Мы, конечно, не знали, что лагерь снялся с этого места ещё ночью, не дожидаясь прихода немцев и полицейских. Кто приводил в эти места немцев и полицейских, так и осталось неизвестным, но вывод напрашивается сам: тот, кто знал о месторасположении семейных лагерей партизан в урочищах Сучок и Лунёво. У меня не было никаких сомнений, что это было делом рук Ярмоловича П.С., который так и не нашёл ни в одном лесу подходящего места для строительства собственной землянки. Всю войну он прожил в деревенском доме у родственников в деревне Сомино. В землянке он не нуждался.
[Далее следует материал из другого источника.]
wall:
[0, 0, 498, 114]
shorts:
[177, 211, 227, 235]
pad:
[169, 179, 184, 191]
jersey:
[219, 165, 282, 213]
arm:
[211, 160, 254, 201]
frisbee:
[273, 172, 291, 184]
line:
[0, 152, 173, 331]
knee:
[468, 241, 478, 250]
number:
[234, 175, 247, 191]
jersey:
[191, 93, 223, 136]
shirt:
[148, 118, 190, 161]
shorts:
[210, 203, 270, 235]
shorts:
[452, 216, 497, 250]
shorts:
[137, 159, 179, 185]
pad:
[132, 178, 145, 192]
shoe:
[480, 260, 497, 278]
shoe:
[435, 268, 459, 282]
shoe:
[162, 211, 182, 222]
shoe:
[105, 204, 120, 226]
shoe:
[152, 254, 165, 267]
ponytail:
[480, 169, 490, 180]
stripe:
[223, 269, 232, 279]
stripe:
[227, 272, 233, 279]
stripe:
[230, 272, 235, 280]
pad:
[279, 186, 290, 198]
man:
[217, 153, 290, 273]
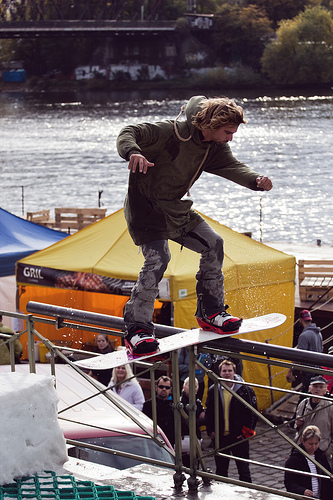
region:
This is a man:
[120, 118, 144, 130]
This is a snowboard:
[72, 339, 201, 399]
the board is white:
[97, 333, 133, 381]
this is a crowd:
[103, 383, 238, 477]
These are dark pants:
[84, 255, 138, 294]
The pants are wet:
[129, 284, 158, 333]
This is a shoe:
[108, 330, 164, 377]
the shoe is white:
[133, 324, 183, 383]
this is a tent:
[88, 262, 112, 315]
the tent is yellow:
[67, 262, 91, 280]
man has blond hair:
[181, 96, 262, 150]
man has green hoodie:
[124, 104, 189, 229]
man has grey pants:
[142, 218, 210, 329]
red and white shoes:
[127, 310, 237, 351]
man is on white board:
[97, 312, 305, 381]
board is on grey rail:
[43, 316, 317, 410]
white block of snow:
[5, 370, 63, 499]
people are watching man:
[121, 335, 318, 483]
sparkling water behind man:
[258, 78, 309, 220]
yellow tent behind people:
[51, 183, 287, 448]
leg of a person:
[115, 214, 174, 349]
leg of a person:
[175, 205, 243, 338]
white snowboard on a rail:
[64, 309, 289, 385]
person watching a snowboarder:
[204, 355, 256, 477]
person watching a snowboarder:
[181, 372, 206, 438]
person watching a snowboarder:
[137, 370, 187, 449]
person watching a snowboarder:
[103, 355, 144, 417]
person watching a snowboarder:
[94, 331, 114, 358]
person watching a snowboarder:
[293, 372, 331, 456]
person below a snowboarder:
[289, 298, 324, 353]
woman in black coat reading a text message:
[277, 421, 332, 496]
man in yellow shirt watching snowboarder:
[202, 358, 261, 484]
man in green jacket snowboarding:
[65, 92, 290, 375]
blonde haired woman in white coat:
[105, 360, 145, 411]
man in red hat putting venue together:
[282, 306, 326, 395]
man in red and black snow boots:
[115, 91, 276, 361]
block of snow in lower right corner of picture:
[1, 366, 70, 490]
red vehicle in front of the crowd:
[2, 359, 178, 481]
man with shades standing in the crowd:
[140, 375, 186, 443]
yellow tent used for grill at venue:
[11, 194, 299, 430]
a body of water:
[32, 62, 325, 212]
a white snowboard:
[41, 304, 328, 385]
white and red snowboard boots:
[110, 297, 262, 367]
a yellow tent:
[23, 196, 299, 431]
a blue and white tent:
[3, 191, 74, 323]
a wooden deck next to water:
[32, 196, 331, 323]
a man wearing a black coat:
[198, 349, 288, 498]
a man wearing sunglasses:
[145, 361, 193, 415]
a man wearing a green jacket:
[106, 82, 265, 245]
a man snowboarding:
[107, 84, 290, 388]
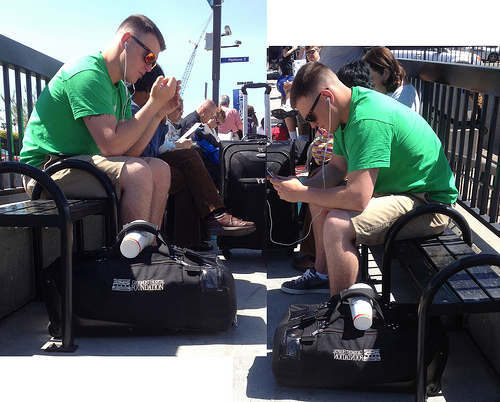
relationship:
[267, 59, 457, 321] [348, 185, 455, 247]
man has on shorts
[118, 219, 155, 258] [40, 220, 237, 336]
cup on bag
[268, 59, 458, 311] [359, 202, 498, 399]
man sitting on a bench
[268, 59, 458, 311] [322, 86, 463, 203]
man wearing shirt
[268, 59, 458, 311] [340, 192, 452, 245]
man wearing shorts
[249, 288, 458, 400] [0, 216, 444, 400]
black bag on ground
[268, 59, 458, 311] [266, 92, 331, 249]
man wearing headphones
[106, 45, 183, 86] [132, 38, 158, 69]
man with sunglasses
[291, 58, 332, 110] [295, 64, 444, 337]
short hair on man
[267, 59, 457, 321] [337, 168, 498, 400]
man sitting on bench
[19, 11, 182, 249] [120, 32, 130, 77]
man has earbuds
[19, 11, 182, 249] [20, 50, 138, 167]
man wearing shirt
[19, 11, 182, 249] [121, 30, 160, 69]
man wearing sunglasses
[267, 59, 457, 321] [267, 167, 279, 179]
man holding cell phone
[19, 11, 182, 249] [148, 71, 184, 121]
man looking at nails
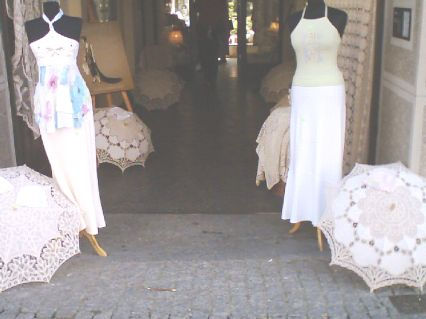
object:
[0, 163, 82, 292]
umbrella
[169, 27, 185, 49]
light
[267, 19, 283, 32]
light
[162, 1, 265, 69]
doorway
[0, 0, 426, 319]
store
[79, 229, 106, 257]
wood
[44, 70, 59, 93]
design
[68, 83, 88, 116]
design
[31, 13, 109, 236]
dress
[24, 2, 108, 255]
dummy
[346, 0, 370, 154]
wall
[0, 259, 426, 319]
cobblestones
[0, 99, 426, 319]
ground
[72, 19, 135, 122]
easel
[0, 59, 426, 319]
sidewalk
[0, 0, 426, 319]
building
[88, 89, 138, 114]
stand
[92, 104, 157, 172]
umbrella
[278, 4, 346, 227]
dress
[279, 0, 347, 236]
dummy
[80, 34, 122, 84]
woman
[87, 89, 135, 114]
wooden structure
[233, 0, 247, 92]
pillar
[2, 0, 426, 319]
room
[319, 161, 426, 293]
umbrella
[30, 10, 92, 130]
tank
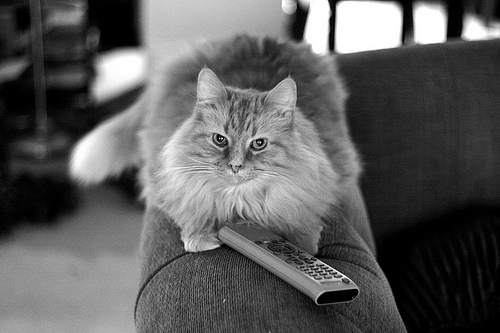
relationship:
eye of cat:
[202, 121, 244, 149] [79, 23, 362, 273]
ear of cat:
[178, 47, 229, 106] [79, 23, 362, 273]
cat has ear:
[79, 23, 362, 273] [178, 47, 229, 106]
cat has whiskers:
[79, 23, 362, 273] [165, 163, 207, 192]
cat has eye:
[79, 23, 362, 273] [202, 121, 244, 149]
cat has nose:
[79, 23, 362, 273] [217, 159, 249, 185]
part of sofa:
[379, 85, 425, 130] [372, 50, 490, 171]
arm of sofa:
[126, 226, 265, 320] [372, 50, 490, 239]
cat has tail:
[79, 23, 362, 273] [49, 89, 151, 209]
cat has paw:
[79, 23, 362, 273] [166, 212, 224, 265]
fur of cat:
[189, 46, 255, 104] [79, 23, 362, 273]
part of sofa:
[379, 85, 425, 130] [372, 50, 490, 239]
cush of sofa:
[404, 205, 453, 277] [372, 50, 490, 239]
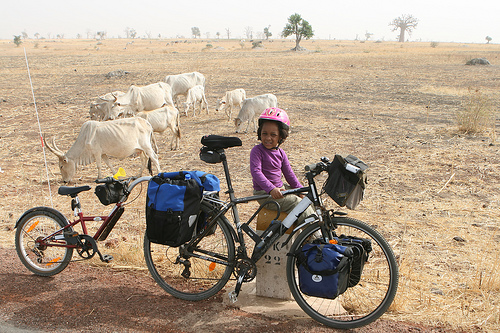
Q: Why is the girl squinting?
A: It's bright.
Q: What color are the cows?
A: White.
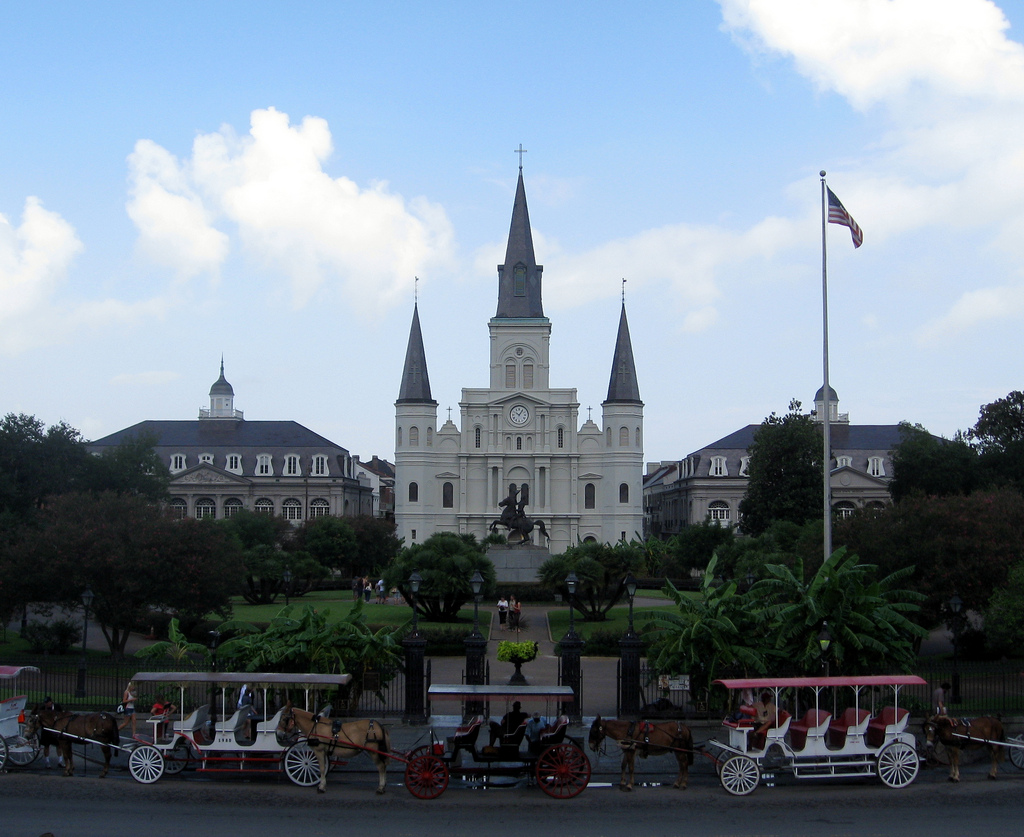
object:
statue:
[488, 491, 551, 546]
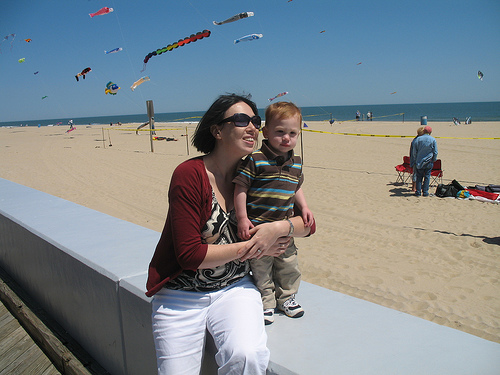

К счастью,  все эти случаи обошлись без жертв, но был и другой результат предательской работы.
На лесничёвке Стрелово по доносу такого же предателя, как Ярмолович П.С., немцами и полицейскими было уничтожено три семьи жителей деревни Выгонощи: Ковалевича Михаила и его дочери с детьми, Куратник Ольги Михайловны и стариков Петруковичей. Из близких родственников Ярмоловича П.С. никто в чёрной полиции у немцев не служил, это внушало партизанам доверие и к нему. Он не вызывал никаких подозрений, что способствовало хорошему исполнению им своей предательской роли. К его характеристике стоит добавить то, что он обладал незаурядными актерскими способностями. Начав строительство нового дома, Ярмолович П.С. часто обращался с разными просьбами в Телеханский райисполком и другие районные организации. Прежде, чем идти туда, он брал самую старую грязную фуфайку, вытягивал крючком из дыр на ней клочья ваты, надевал её и тем самым демонстрировал: смотрите, какой я бедный! Тот, кто привлекал его к провокаторской работе, прекрасно справился со своей работой!
 На войне, в экстремальных условиях, каждый невольно проявляет свою сущность. И порой, среди прекрасных лиц патриотов нашей Родины, не пожалевших ради её спасения собственной жизни, нет-нет да и промелькнёт звериный оскал предателя и труса, потомка библейского Иуды. Вспомним слова Юлиуса Фучика: «Люди! Будьте бдительны!»